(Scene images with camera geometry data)
= = = = = = =

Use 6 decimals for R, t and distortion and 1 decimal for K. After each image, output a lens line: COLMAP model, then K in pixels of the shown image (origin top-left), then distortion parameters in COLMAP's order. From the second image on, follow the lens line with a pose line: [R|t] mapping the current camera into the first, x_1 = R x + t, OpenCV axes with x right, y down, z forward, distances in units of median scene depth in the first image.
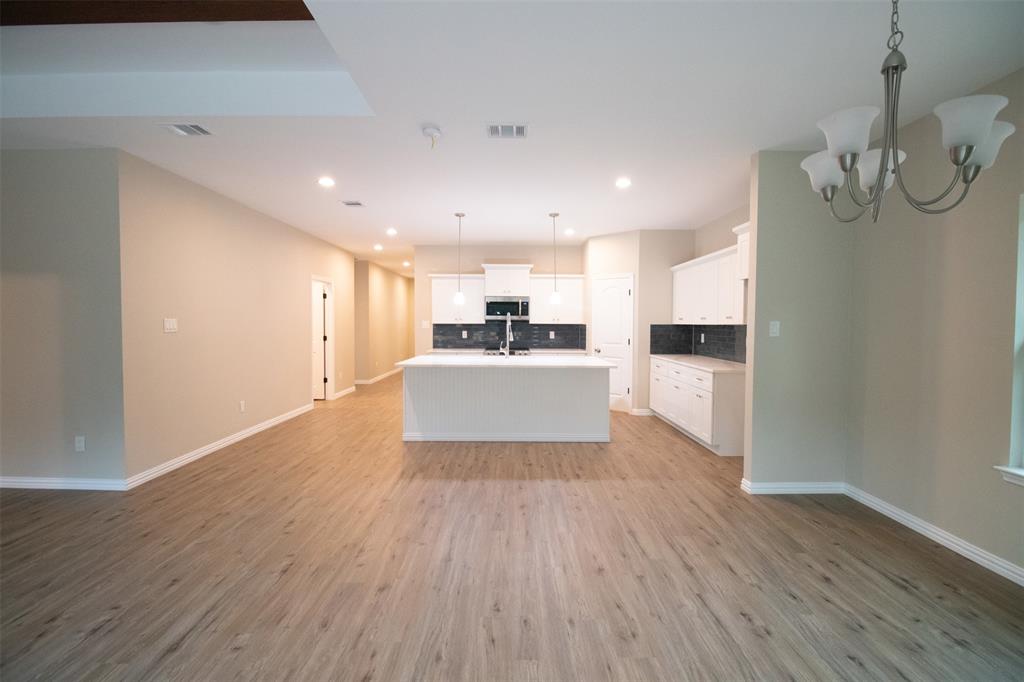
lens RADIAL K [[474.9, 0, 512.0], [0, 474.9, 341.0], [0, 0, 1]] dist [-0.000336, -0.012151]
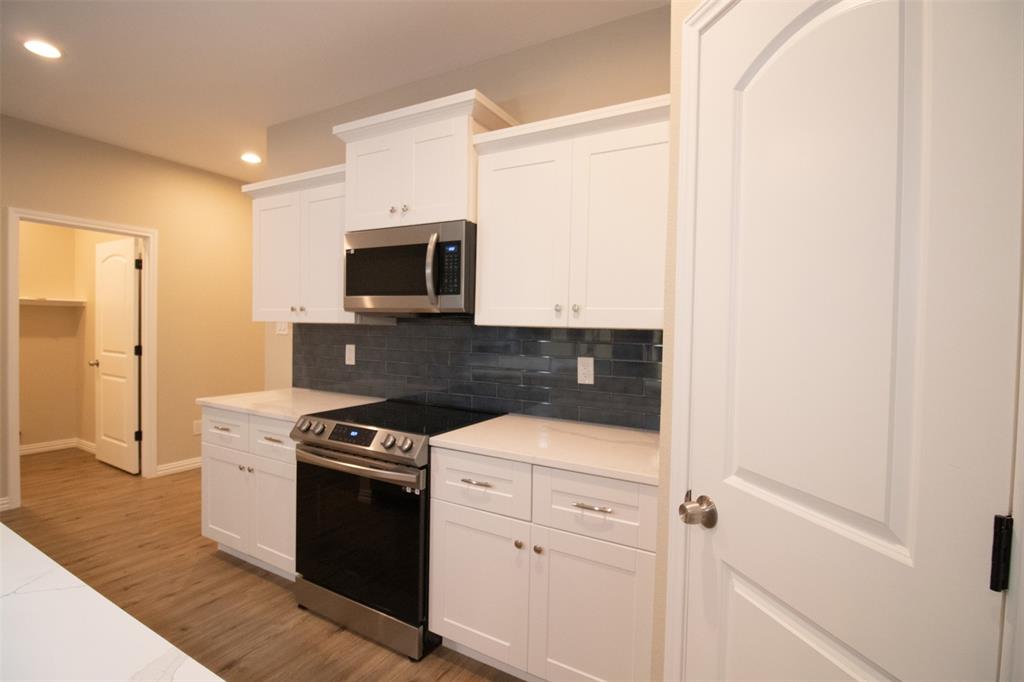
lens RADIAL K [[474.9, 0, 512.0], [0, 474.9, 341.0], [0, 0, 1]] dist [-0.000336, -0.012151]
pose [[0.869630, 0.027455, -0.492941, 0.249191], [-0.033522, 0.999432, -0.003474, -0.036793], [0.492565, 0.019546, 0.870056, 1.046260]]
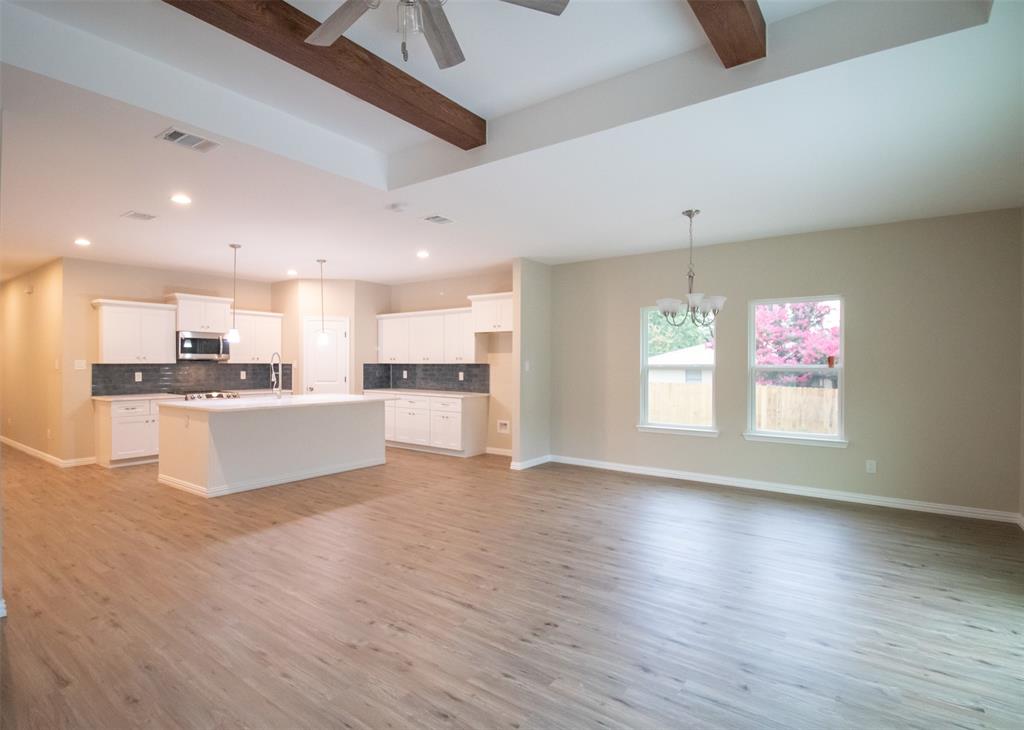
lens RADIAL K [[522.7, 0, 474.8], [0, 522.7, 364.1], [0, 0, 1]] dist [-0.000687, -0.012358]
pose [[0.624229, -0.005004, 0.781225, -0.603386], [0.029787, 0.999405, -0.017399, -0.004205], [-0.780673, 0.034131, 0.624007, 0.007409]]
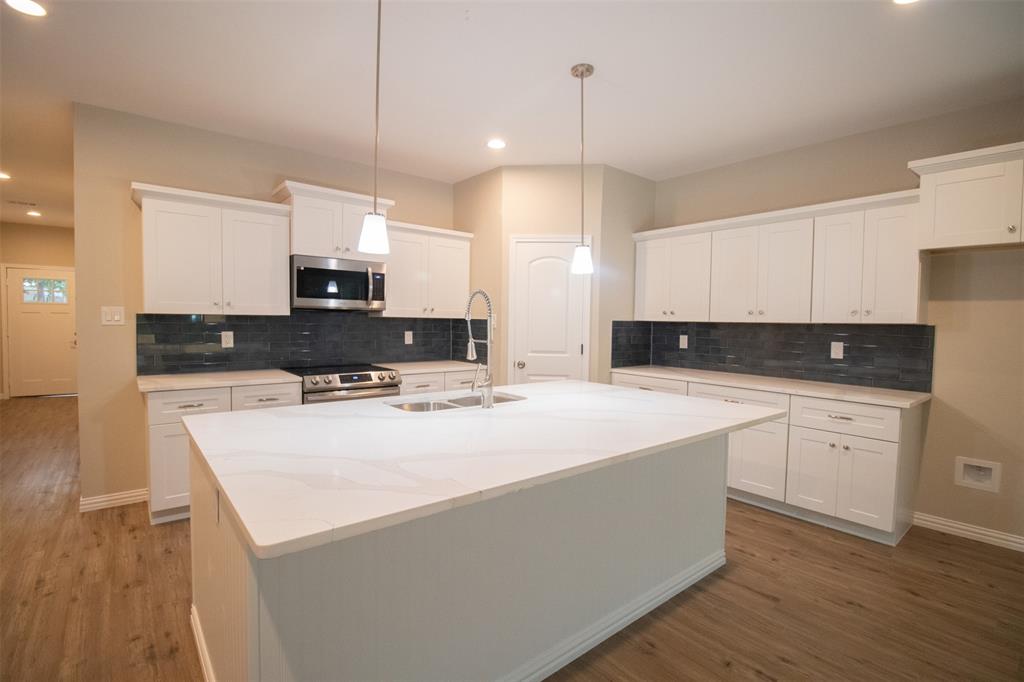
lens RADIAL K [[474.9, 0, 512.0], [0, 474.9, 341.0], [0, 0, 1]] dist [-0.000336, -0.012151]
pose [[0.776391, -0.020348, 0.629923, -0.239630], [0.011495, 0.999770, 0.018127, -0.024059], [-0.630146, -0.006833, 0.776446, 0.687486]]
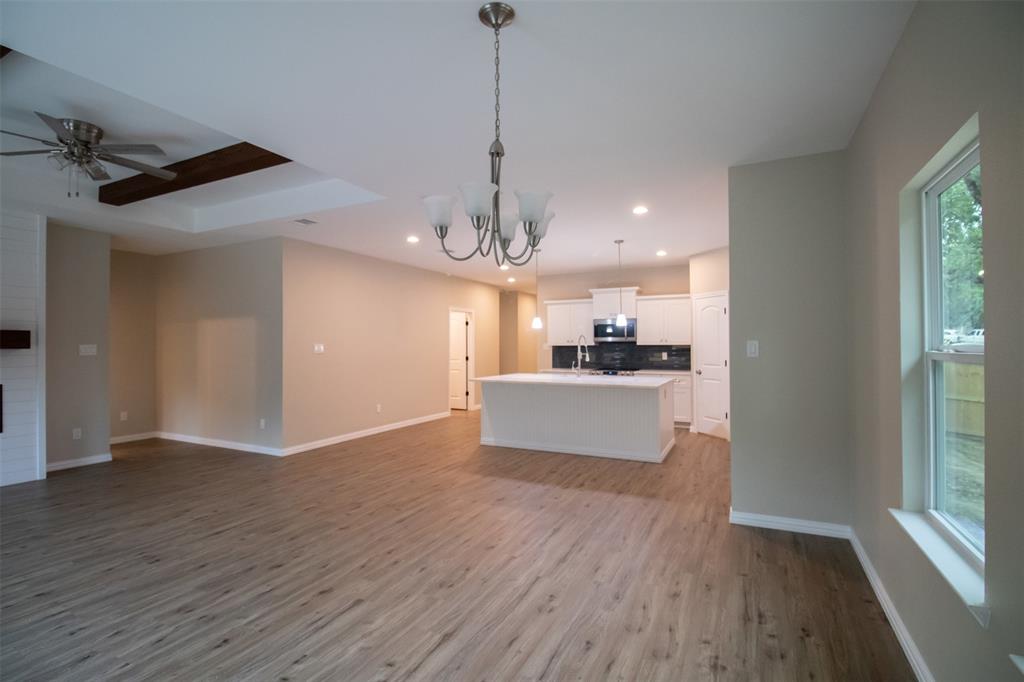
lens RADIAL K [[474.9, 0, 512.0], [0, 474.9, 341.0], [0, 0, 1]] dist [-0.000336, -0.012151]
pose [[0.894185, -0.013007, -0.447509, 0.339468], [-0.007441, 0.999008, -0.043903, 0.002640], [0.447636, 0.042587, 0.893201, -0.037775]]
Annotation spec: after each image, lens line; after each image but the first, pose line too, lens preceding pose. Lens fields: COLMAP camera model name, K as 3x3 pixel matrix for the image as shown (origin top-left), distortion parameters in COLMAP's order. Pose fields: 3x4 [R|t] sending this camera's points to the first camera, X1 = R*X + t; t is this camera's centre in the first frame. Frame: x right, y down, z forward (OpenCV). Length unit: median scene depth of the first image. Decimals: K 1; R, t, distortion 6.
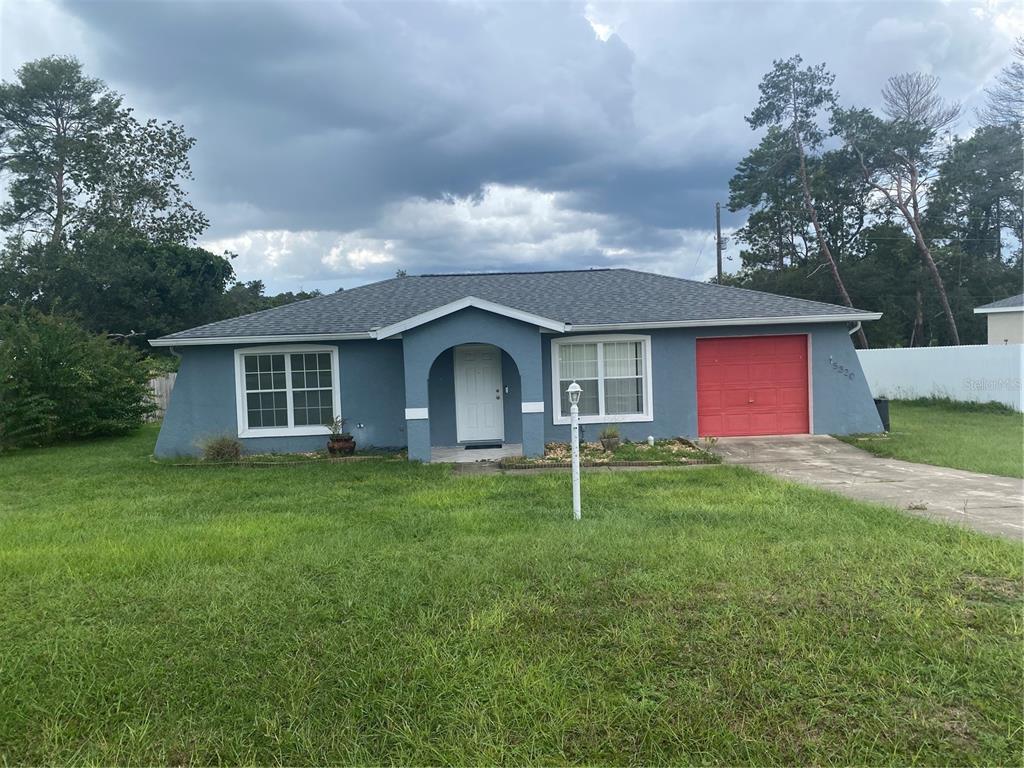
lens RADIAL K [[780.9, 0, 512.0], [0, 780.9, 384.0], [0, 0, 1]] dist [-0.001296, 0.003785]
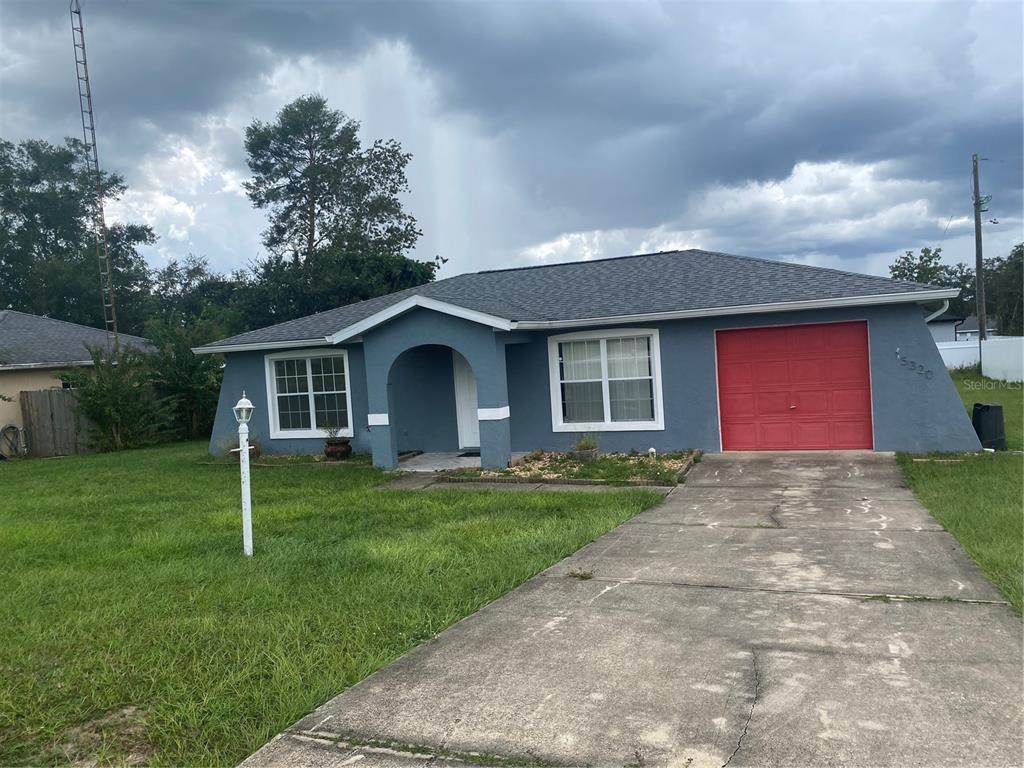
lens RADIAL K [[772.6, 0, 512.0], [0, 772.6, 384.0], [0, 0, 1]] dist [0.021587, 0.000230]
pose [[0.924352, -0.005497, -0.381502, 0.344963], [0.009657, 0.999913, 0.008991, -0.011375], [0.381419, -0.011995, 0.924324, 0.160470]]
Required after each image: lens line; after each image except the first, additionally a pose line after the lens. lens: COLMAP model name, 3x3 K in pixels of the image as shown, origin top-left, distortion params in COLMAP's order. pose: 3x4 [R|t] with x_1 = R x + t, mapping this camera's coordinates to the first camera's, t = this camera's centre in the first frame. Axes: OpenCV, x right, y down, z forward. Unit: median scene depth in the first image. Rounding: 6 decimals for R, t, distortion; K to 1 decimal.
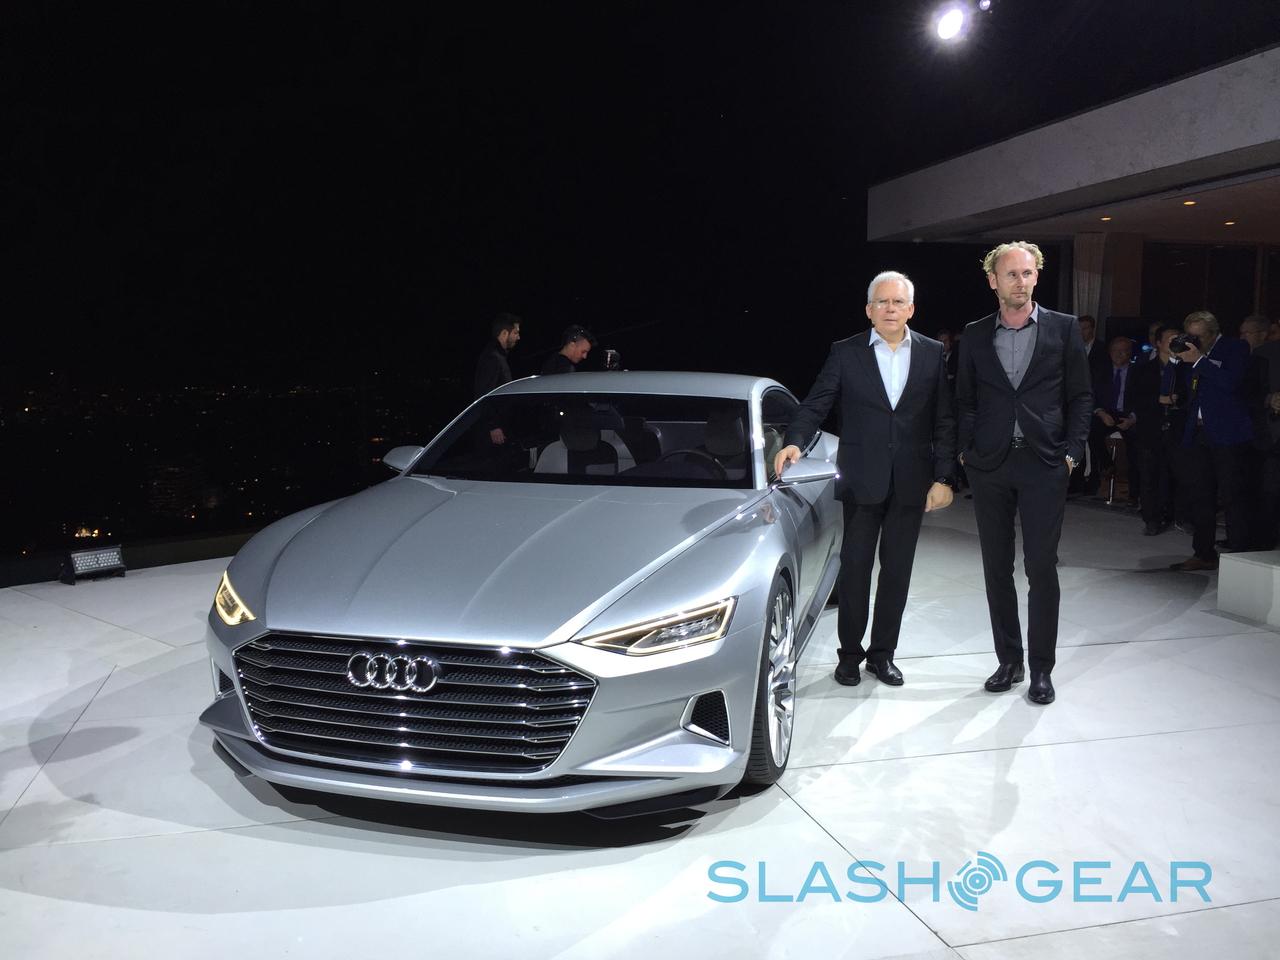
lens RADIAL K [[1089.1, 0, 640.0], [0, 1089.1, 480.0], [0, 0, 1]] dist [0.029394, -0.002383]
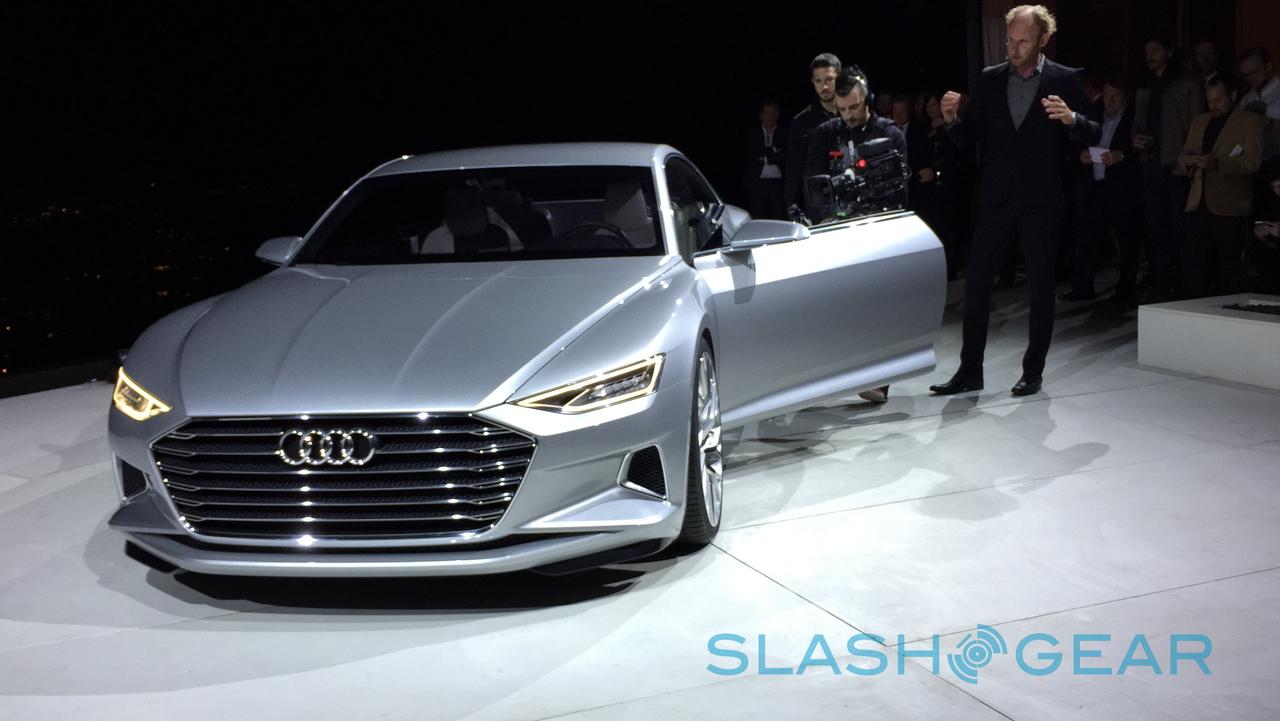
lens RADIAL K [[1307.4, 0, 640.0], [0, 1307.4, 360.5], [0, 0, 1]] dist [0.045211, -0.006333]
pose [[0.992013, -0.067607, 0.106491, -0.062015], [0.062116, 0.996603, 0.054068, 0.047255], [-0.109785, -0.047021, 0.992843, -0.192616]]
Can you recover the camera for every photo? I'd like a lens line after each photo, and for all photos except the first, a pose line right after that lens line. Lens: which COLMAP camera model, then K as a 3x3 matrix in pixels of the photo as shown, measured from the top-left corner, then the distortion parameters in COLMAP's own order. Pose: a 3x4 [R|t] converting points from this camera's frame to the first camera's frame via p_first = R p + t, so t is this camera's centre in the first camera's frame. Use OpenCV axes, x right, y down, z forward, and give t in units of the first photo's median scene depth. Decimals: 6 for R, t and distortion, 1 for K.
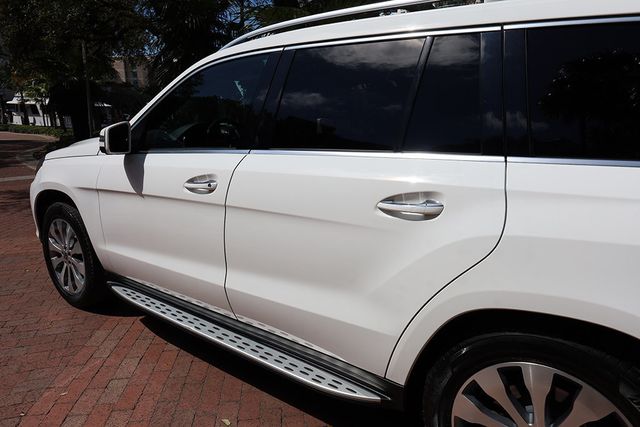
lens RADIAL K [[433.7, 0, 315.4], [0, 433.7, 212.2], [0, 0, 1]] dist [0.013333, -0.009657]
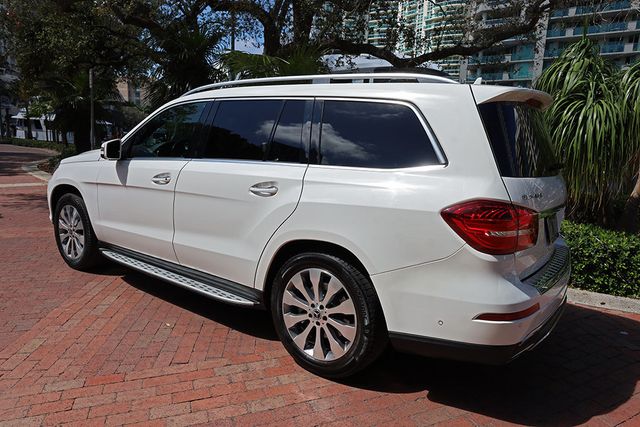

= = = = = = =

• _TASK_
Quote every row above word for word, leaving the pictures out.

• _EXERCISE RESULT_
Use 6 decimals for R, t and distortion and 1 decimal for K. After each image, output a lens line: COLMAP model, then K in pixels of the shown image (origin top-left), then distortion parameters in COLMAP's order. From the second image on, follow the lens line with a pose line: [R|t] mapping the current camera into the first, x_1 = R x + t, OpenCV axes with x right, y down, z forward, distances in units of median scene depth in the first image.
lens RADIAL K [[474.9, 0, 512.0], [0, 474.9, 341.0], [0, 0, 1]] dist [-0.000336, -0.012151]
lens RADIAL K [[474.9, 0, 512.0], [0, 474.9, 341.0], [0, 0, 1]] dist [-0.000336, -0.012151]
pose [[0.869630, 0.027455, -0.492941, 0.249191], [-0.033522, 0.999432, -0.003474, -0.036793], [0.492565, 0.019546, 0.870056, 1.046260]]
lens RADIAL K [[522.7, 0, 474.8], [0, 522.7, 364.1], [0, 0, 1]] dist [-0.000687, -0.012358]
pose [[0.624229, -0.005004, 0.781225, -0.603386], [0.029787, 0.999405, -0.017399, -0.004205], [-0.780673, 0.034131, 0.624007, 0.007409]]
lens RADIAL K [[474.9, 0, 512.0], [0, 474.9, 341.0], [0, 0, 1]] dist [-0.000336, -0.012151]
pose [[0.776391, -0.020348, 0.629923, -0.239630], [0.011495, 0.999770, 0.018127, -0.024059], [-0.630146, -0.006833, 0.776446, 0.687486]]
lens RADIAL K [[474.9, 0, 512.0], [0, 474.9, 341.0], [0, 0, 1]] dist [-0.000336, -0.012151]
pose [[0.894185, -0.013007, -0.447509, 0.339468], [-0.007441, 0.999008, -0.043903, 0.002640], [0.447636, 0.042587, 0.893201, -0.037775]]
Annotation spec: after each image, lens line; after each image but the first, pose line too, lens preceding pose. Lens fields: COLMAP camera model name, K as 3x3 pixel matrix for the image as shown (origin top-left), distortion parameters in COLMAP's order. Pose fields: 3x4 [R|t] sending this camera's points to the first camera, X1 = R*X + t; t is this camera's centre in the first frame. Frame: x right, y down, z forward (OpenCV). Length unit: median scene depth of the first image. Decimals: K 1; R, t, distortion 6.
lens RADIAL K [[780.9, 0, 512.0], [0, 780.9, 384.0], [0, 0, 1]] dist [-0.001296, 0.003785]
lens RADIAL K [[772.6, 0, 512.0], [0, 772.6, 384.0], [0, 0, 1]] dist [0.021587, 0.000230]
pose [[0.924352, -0.005497, -0.381502, 0.344963], [0.009657, 0.999913, 0.008991, -0.011375], [0.381419, -0.011995, 0.924324, 0.160470]]
Required after each image: lens line; after each image except the first, additionally a pose line after the lens. lens: COLMAP model name, 3x3 K in pixels of the image as shown, origin top-left, distortion params in COLMAP's order. pose: 3x4 [R|t] with x_1 = R x + t, mapping this camera's coordinates to the first camera's, t = this camera's centre in the first frame. Axes: OpenCV, x right, y down, z forward. Unit: median scene depth in the first image. Rounding: 6 decimals for R, t, distortion; K to 1 decimal.
lens RADIAL K [[1089.1, 0, 640.0], [0, 1089.1, 480.0], [0, 0, 1]] dist [0.029394, -0.002383]
lens RADIAL K [[1307.4, 0, 640.0], [0, 1307.4, 360.5], [0, 0, 1]] dist [0.045211, -0.006333]
pose [[0.992013, -0.067607, 0.106491, -0.062015], [0.062116, 0.996603, 0.054068, 0.047255], [-0.109785, -0.047021, 0.992843, -0.192616]]
Can you recover the camera for every photo? I'd like a lens line after each photo, and for all photos except the first, a pose line right after that lens line. Lens: which COLMAP camera model, then K as a 3x3 matrix in pixels of the photo as shown, measured from the top-left corner, then the distortion parameters in COLMAP's own order. Pose: a 3x4 [R|t] converting points from this camera's frame to the first camera's frame via p_first = R p + t, so t is this camera's centre in the first camera's frame. Use OpenCV axes, x right, y down, z forward, and give t in units of the first photo's median scene depth. Decimals: 6 for R, t and distortion, 1 for K.
lens RADIAL K [[433.7, 0, 315.4], [0, 433.7, 212.2], [0, 0, 1]] dist [0.013333, -0.009657]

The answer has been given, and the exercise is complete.